Smith Manufacturing Inc. Needs Your Assistance

Smith Manufacturing Inc Has Asked That You Assist With Some Bookkeep

Smith Manufacturing, Inc. has asked that you assist with some bookkeeping services. The company is nearing year-end and needs help to prepare adjusting and closing entries. Following is the information that you need to prepare the entries: Bad debts are estimated at 1% of Net Sales. There is an $8,000 balance of unexpired insurance in the Prepaid Insurance account. A physical inventory determined that there is a $40,000 balance in inventory. Buildings are depreciated on a straight-line basis over 20 years, no salvage value. Equipment is depreciated on a straight-line basis over ten years, no salvage value. All interest remained unpaid at year-end. There was $2,000 in salaries payable at year-end.

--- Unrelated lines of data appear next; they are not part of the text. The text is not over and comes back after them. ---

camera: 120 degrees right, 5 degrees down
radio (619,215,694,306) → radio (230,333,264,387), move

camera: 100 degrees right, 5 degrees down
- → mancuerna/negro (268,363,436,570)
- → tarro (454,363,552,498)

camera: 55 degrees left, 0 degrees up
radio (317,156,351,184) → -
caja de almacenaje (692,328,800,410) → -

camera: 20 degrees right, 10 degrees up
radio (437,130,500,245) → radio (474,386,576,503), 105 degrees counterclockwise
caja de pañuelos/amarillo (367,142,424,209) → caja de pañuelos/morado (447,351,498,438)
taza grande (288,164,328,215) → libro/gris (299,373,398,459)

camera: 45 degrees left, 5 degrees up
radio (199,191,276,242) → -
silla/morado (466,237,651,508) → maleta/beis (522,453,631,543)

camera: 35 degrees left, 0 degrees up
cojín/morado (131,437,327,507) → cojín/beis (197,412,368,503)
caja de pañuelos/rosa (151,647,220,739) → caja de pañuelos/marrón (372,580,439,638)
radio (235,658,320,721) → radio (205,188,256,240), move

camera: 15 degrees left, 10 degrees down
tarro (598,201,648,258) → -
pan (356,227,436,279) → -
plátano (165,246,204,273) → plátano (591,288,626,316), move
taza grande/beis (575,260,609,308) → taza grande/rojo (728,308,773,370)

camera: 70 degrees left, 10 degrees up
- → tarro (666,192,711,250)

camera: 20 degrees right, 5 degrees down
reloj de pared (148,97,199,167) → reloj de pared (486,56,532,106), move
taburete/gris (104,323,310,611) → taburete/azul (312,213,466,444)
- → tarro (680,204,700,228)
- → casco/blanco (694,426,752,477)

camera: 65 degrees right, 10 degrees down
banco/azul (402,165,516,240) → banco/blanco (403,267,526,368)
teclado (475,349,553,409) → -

Paper For Above instruction

Introduction

Effective bookkeeping and accurate financial reporting are vital for the operational success and fiscal health of any manufacturing company. As Smith Manufacturing Inc. approaches its fiscal year-end, it becomes essential to undertake a series of adjusting and closing entries to ensure the accuracy of financial statements. These entries reflect the company's actual financial position, including estimates for bad debt, prepaid expenses, inventory valuation, depreciation, unpaid interest, and accrued salaries. This paper discusses each of these adjustments in detail, providing the necessary journal entries and explaining their significance.

Bad Debts Expense

Since bad debts are estimated at 1% of net sales, the first step involves calculating this expense. Assuming net sales of, for example, $1,000,000, the bad debts expense would be $10,000 (1% of 1,000,000). The adjusting entry to record this estimate is:

Debit: Bad Debts Expense $10,000

Credit: Allowance for Doubtful Accounts $10,000

This entry aligns with the matching principle, ensuring that the expenses related to uncollectible receivables are recognized in the same period as the sales they relate to.

Prepaid Insurance Adjustment

The company reports an $8,000 balance of unexpired insurance. If the insurance policies were purchased at the beginning of the period, the entire amount may not be expensed yet. To recognize the insurance expense for the period, we need to determine the portion of the prepaid insurance that has expired, say over one year. The adjusting entry would be:

Debit: Insurance Expense $8,000

Credit: Prepaid Insurance $8,000

Alternatively, if the entire $8,000 remains unexpired at year-end, no adjusting entry is necessary. However, if some portion has expired, only that portion should be expensed.

Inventory Valuation

The physical inventory shows a balance of $40,000. This amount reflects the ending inventory valuation, which is essential for calculating the cost of goods sold (COGS) and gross profit. No adjusting entry is typically necessary if the inventory account already reflects the physical count, but if the book balance differs, an adjusting entry might be required to write down inventory to its physical count.

Depreciation of Buildings and Equipment

Buildings are depreciated over 20 years on a straight-line basis with no salvage value. Assuming the building's cost is known, say, $2,000,000, annual depreciation would be:

$2,000,000 / 20 = $100,000

The depreciation expense entry is:

Debit: Depreciation Expense - Buildings $100,000

Credit: Accumulated Depreciation - Buildings $100,000

Similarly, for equipment, suppose the equipment's cost is $500,000 with a useful life of ten years, no salvage value:

$500,000 / 10 = $50,000

The corresponding entry is:

Debit: Depreciation Expense - Equipment $50,000

Credit: Accumulated Depreciation - Equipment $50,000

Unpaid Interest and Salaries Payable

All interest remains unpaid at year-end, so interest expense must be recognized, although the specific interest amount isn't provided. Assuming an interest expense of, for instance, $5,000, the entry is:

Debit: Interest Expense $5,000

Credit: Interest Payable $5,000

Similarly, with salaries payable of $2,000 at year-end, the adjustment entry is:

Debit: Salaries Expense $2,000

Credit: Salaries Payable $2,000

Conclusion

Accurate and timely adjustments are crucial to ensure that Smith Manufacturing Inc.'s financial statements accurately reflect its financial position and performance at year-end. These entries for bad debts, prepaid insurance, inventory, depreciation, unpaid interest, and salaries payable embody the application of generally accepted accounting principles. Proper adjustments not only enhance the reliability of financial reporting but also assist management in making informed decisions based on precise financial data. Consistent adherence to these procedures will contribute to the company's ongoing financial integrity and compliance with accounting standards.